Of course, teachers having a sneaky peek at what unsuspecting students are up to has always happened; who has been caught smoking on the way to school, or run into a teacher whilst bunking down the shops of an afternoon? Students taking the mick out of teachers, with or without visual aides, is also nothing new. The difference now, however, is that we can all do it so much more quickly, reaching more people, and, potentially, breaking more laws.

A lot of people are very upset about Facebook and other social networking sites. Such sites have been blamed for making kids into recluses, with eating disorders, suicidal tendencies and a penchant for black skull-and-crossbone hoodies. They have also been seen as the end of everyday manners, when people wrote letters sealed with wax, touched their hats to ladies, and, more specifically, spoke to each other face-to-face. Finally, the big complaint is that social networking sites allows people unusually high levels access to others' personal data.

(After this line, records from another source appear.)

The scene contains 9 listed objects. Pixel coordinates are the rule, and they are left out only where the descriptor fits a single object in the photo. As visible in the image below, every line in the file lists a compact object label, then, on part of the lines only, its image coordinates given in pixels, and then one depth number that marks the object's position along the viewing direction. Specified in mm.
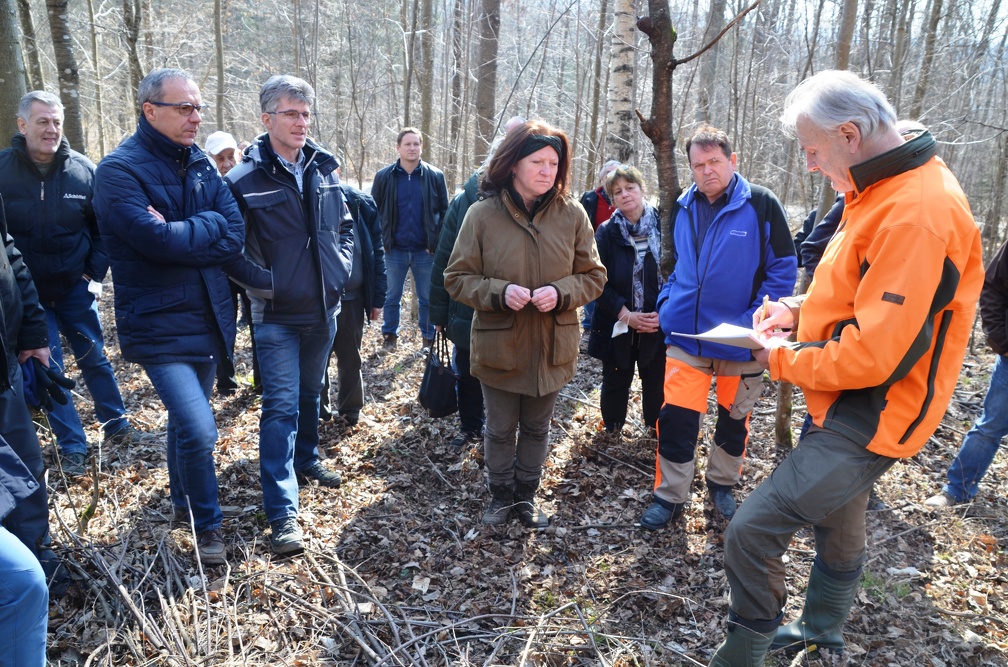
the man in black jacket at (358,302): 5156
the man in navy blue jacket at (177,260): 3092
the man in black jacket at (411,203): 7246
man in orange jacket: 2082
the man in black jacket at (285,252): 3570
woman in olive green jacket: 3479
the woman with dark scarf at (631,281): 4652
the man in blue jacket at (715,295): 3719
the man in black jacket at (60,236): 4398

All of these concerns are overreactions. It's the last one that really gets me. Yes, Facebook allows you to share your most intimate details with the world, but equally gives you the option not to, by putting in place privacy settings that control who can see your information. This is easily done. To ignore this option is tantamount to walking into a dodgy pub on a Friday night, standing on a table, and shouting:

'Ladies and Gentlemen! My name is [insert name], I live at [insert address], and my workplace is [insert workplace]. I leave a key under the mat of my front door, so do come on in and help yourself to my valuables and credit cards.

'Oh, and once, I was so drunk I was sick on my own pizza and didn't notice [hold up a drunken photo of you taken by an unkind friend on a mad night out].'

If you are wise enough to avoid doing this in the real world, then you are more than capable of avoiding it in the virtual world. Social networking sites themselves are not a threat. They are only as stupid and dangerous as the people that use them.